From the records below, copy each line that has the word "SARA" in it.

>>>

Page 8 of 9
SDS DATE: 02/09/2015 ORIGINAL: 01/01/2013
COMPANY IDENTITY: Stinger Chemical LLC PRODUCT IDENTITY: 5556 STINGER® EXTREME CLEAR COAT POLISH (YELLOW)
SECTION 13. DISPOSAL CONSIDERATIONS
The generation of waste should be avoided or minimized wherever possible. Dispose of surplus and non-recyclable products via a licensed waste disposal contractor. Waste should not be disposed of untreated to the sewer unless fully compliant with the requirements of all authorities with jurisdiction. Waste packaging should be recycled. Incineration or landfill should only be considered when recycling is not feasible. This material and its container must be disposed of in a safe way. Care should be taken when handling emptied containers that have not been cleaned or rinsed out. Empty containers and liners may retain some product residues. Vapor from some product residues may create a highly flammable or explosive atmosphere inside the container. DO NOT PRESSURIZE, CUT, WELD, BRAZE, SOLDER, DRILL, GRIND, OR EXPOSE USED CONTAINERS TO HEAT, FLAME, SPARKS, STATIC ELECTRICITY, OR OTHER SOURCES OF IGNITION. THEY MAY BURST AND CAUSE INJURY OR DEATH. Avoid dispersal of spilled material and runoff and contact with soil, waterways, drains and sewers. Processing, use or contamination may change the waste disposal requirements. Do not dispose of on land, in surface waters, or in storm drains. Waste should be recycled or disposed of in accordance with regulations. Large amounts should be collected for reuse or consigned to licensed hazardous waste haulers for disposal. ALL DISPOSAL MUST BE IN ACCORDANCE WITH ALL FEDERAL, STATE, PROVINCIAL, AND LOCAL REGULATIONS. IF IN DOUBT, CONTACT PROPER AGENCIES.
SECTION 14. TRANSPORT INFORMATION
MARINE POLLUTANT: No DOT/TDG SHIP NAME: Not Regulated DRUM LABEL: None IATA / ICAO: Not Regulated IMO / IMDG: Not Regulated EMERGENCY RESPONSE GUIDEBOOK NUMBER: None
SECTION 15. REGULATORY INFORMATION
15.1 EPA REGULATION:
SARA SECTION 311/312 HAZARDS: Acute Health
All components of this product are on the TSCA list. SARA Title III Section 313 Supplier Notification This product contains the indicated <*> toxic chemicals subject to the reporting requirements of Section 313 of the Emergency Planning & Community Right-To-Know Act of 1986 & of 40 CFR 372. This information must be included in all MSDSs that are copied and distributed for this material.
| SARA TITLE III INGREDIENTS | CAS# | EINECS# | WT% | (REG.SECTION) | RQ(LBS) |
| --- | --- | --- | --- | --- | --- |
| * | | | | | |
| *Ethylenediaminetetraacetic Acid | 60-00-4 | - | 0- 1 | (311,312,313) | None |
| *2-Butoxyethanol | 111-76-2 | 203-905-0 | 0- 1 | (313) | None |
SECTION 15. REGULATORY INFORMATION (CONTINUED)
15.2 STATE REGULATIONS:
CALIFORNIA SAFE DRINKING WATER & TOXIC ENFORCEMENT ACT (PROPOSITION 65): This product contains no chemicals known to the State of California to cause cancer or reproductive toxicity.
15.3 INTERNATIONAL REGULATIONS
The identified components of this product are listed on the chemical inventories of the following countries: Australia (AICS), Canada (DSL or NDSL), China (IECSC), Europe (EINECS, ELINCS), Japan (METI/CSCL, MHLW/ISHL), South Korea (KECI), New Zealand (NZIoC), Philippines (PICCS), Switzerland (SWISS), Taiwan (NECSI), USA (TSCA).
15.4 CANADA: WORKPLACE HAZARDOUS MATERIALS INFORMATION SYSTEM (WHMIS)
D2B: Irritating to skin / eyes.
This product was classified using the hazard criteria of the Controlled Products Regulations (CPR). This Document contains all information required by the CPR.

<<<

== Answer for the task ==
SARA SECTION 311/312 HAZARDS: Acute Health
All components of this product are on the TSCA list. SARA Title III Section 313 Supplier Notification This product contains the indicated <*> toxic chemicals subject to the reporting requirements of Section 313 of the Emergency Planning & Community Right-To-Know Act of 1986 & of 40 CFR 372. This information must be included in all MSDSs that are copied and distributed for this material.
| SARA TITLE III INGREDIENTS | CAS# | EINECS# | WT% | (REG.SECTION) | RQ(LBS) |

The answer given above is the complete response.